§ EXTRACTED TEXT
— Start —
4. It imposes civil penalties for such discharge.

5. It imposes on the owner or operator the responsibility for cleanup costs incurred by the Government, unless he "can prove" that the discharge was "caused solely by" one of four specified events.

6. It limits the owner's or operator's responsibility for such costs if the discharge was not the result of "willful negligence or willful misconduct," but imposes unlimited liability where the discharge resulted from such willfulness.

Your regulations depart from the structure of the Act in a very significant way, namely, they exempt 5 classes of discharges from the definition of "harmful quantities." By such exclusion they become exempt from all the requirements of the Act. For example, section 610.6 of the proposed regulations excludes "discharges when necessary to save human life or limb." By such exclusion the proposed regulations would also exempt the owner or operator from paying for cleanup or the spilled oil, or from any penalty if he fails to notify the Coast Guard about the discharge. The Act makes no such exemption in these matters. Thus, the proposed regulations would in effect amend the Act.

Another example: section 610.6 of the regulations recites several of the exclusions stated in the Act concerning liability for cleanup costs, but the regulation adds some exclusions not in the Act. In addition, the regulation fails to state that the exclusions of the Act apply only where the owner or operator proves that the discharge was "caused solely by" one of the events which the Act specifically excludes. Moreover, it makes those exclusions applicable to all features of the Act rather than merely to the liability for cleanup costs.

We urge that you review section 610.6 of the regulations to make them conform to this law,

The following analysis of section 610.6, made by our Subcommittee Staff,, shows the reason for the objections stated above:

Section 610.3 and Sec. 610.4 of the proposed regulations provide as follows: "For purposes of section 11(b)(3) of the Federal Act, discharges of such quantities of oil *** determined to be harmful to the public health or welfare of the United States, at all times and locations *** and under all circumstances and conditions, unless otherwise excluded in this part, include discharges which:

(a) Violate applicable water quality standards of the navigable waters of the United States, or

(b) Cause a visible film, sheen or discoloration of the surface of the water. (Underlining supplied)

Section 610.6 of these regualtions provides as follows:

"For

or purposes of section 11(b)(3) of the Federal Act, discharges determined to be harmful in Secs. 610.3 and 610.4 do not include:

(a) Discharges resulting from a properly functioning vessel engine;

(b) Discharges resulting from the act of a third party;

(c) Discharges resulting from an Act of God;

(d) Discharges when necessary to save human life or limb; and

(e) Within the contiguous zone discharges where permitted under article I of the International Convention for the Prevention of Pollution of the Sea by Oil, 1954, as amended.

Although some of these exclusions are in the Act with respect to liability for costs of cleanup, they are not there with respect to other aspects of the law. Nor is there any basis in the law to imply that Congress intended such exclusions to apply to other aspects of the law. Further, the exemptions in the law governing an owner's or operator's liability to the United States for cleanup costs are expanded by the regulations excluding the discharge itself.

Under these exclusions, the prohibition against discharging oil in "harmful quantaties," as that term is defined in section 610.3 and 610.4 above, will not apply to such owners or operators, despite the fact that Congress did not authorize such exclusion. Consequently, oil "knowingly discharged," due in whole or in part to one of the above exclusions, will not, under section 11(b) (5) of the new law, be subject to a civil penalty of up to $10,000 for each offense assessed by the Coast Guard

Section 610.9 of the proposed regulations does provide that any person in charge of a vessel or such facility "as soon as he has knowledge of any discharge of oil," including "discharges identified as exclusions in section 610.6, must notify the Coast Guard.
— End —
§ WRITTEN EXERCISE
Rewrite everything in the letter on the proposed oil discharge regulations from "Another example: section" down to "for cleanup costs.", putting "exemptions" in place of each "exclusions".

§ COLLECTED MATERIAL
— Start —
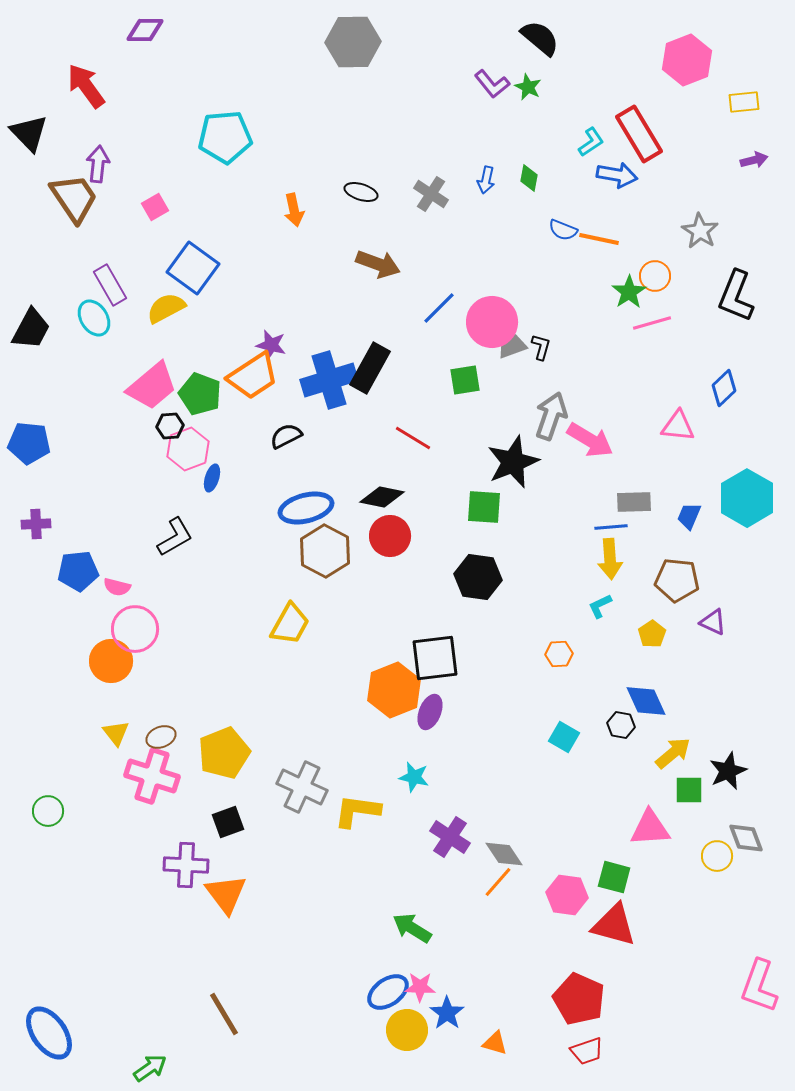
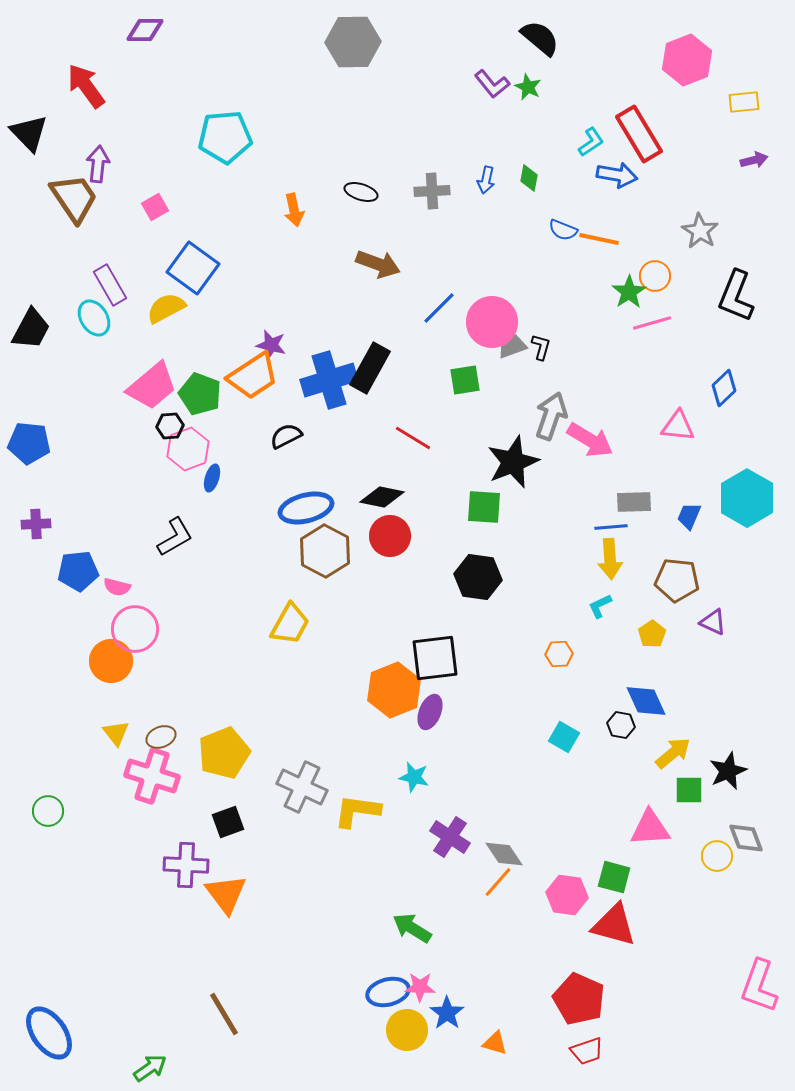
gray cross at (431, 194): moved 1 px right, 3 px up; rotated 36 degrees counterclockwise
blue ellipse at (388, 992): rotated 21 degrees clockwise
— End —
§ RESULT BELOW
Another example: section 610.6 of the regulations recites several of the exemptions stated in the Act concerning liability for cleanup costs, but the regulation adds some exemptions not in the Act. In addition, the regulation fails to state that the exemptions of the Act apply only where the owner or operator proves that the discharge was "caused solely by" one of the events which the Act specifically excludes. Moreover, it makes those exemptions applicable to all features of the Act rather than merely to the liability for cleanup costs.